False alarm over cancelled flights

Fears of a Christmas Day September 11-style attack have eased after French intelligence dismissed a “terror threat” to six cancelled Air France flights.

Six flights were cancelled between Paris and LA

The climbdown came after checks on passenger lists failed to turn up any “terror links”.

A spokeswoman at the French prime minister’s office said on Thursday that no formal inquiry was under way.

She added no arrests had been made in connection with Wednesday’s cancellation of the flights between Paris and Los Angeles.

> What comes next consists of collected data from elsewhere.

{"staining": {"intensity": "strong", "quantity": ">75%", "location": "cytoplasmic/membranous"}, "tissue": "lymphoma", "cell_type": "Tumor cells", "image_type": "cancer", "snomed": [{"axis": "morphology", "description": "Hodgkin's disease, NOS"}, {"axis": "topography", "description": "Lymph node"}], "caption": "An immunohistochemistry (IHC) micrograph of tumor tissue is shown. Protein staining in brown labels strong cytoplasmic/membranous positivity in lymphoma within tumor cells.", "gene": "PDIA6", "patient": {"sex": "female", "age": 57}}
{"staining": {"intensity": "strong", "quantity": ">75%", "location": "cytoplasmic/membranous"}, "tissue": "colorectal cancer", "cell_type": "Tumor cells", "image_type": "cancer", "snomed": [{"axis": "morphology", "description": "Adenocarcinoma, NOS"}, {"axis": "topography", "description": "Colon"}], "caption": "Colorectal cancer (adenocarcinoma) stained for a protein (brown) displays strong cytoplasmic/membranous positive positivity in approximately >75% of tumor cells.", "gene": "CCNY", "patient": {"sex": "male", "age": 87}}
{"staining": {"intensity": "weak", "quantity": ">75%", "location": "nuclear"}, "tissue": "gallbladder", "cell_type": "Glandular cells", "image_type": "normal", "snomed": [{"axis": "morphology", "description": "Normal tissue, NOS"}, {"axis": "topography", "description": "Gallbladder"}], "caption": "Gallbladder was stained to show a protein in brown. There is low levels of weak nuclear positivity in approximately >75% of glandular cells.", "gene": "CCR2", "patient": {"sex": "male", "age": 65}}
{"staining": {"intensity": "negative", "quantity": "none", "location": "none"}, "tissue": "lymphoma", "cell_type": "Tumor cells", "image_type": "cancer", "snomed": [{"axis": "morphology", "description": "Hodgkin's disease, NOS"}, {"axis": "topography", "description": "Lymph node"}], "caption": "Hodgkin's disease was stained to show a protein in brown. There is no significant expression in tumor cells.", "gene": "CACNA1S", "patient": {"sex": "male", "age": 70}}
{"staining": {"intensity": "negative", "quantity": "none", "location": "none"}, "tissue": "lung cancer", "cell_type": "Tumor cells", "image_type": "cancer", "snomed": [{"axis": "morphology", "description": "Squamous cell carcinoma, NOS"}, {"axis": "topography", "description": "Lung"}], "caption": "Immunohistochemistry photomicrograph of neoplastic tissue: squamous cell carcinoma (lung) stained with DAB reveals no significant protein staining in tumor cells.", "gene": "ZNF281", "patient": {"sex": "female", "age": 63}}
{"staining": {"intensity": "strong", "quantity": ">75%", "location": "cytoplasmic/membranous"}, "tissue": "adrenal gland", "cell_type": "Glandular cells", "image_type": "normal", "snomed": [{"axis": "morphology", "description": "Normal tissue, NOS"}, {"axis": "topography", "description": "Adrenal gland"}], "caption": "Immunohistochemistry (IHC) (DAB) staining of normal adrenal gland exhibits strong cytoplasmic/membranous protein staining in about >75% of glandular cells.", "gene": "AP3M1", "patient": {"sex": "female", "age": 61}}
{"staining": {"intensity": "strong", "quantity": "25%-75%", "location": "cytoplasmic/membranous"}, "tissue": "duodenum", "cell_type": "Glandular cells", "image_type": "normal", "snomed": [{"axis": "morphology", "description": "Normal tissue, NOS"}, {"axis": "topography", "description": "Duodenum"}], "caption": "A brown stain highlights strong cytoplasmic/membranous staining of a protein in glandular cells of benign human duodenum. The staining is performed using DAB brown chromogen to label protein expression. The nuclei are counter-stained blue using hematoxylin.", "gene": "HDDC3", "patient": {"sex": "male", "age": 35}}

“We have not detected passengers with the profile of people belonging to a radical Islamic group,” a source close to French investigating judges that deal with terrorism said. “All the checks so far have come to nothing.”

Passenger checks

France’s DST counter-intelligence service checked passenger lists of US-bound Christmas flights after a tip-off from US intelligence.

A US official said “credible, reliable” intelligence reports had been relayed to France saying “extremist” groups were planning “near-term simultaneous attacks” that could be on a scale of the September 11 attacks.

The DST questioned a number of people, but found no evidence of members of radical Islamist groups among them.

“There were people who were felt to pose a risk, in terms of being possible al-Qaida supporters, because of the countries they had visited. Because of the end-year security alert, the US authorities didn’t want to take any risks”

Roland Jacquard,
International Terrorism Observatory

The only person named by US Intelligence as a suspect, a Tunisian man with a pilot’s licence, was still in Tunisia and had no apparent plans to leave the country.

French Prime Minister Jean-Pierre Raffarin decided to cancel the flights in question, even though the DST’s checks were negative, in order to eliminate any trace of risk.

Precaution

The head of the International Terrorism Observatory in Paris, Roland Jacquard, also said the flights had been cancelled as a precaution.

“There were people who were felt to pose a risk, in terms of being possible al-Qaida supporters, because of the countries they had visited. Because of the end-year security alert, the US authorities didn’t want to take any risks,” Jacquard said.

“But it’s supposition. There may well be more checks on these people, inquiries may be started, but we are not at the operational stage, so to speak.”

An Air France spokeswoman said flights to Los Angeles would resume on Friday as normal.

Two flights were due to leave Paris on Friday – one at midday and the second in the evening. Two return flights from Los Angeles to Paris were also to depart as normal, she said.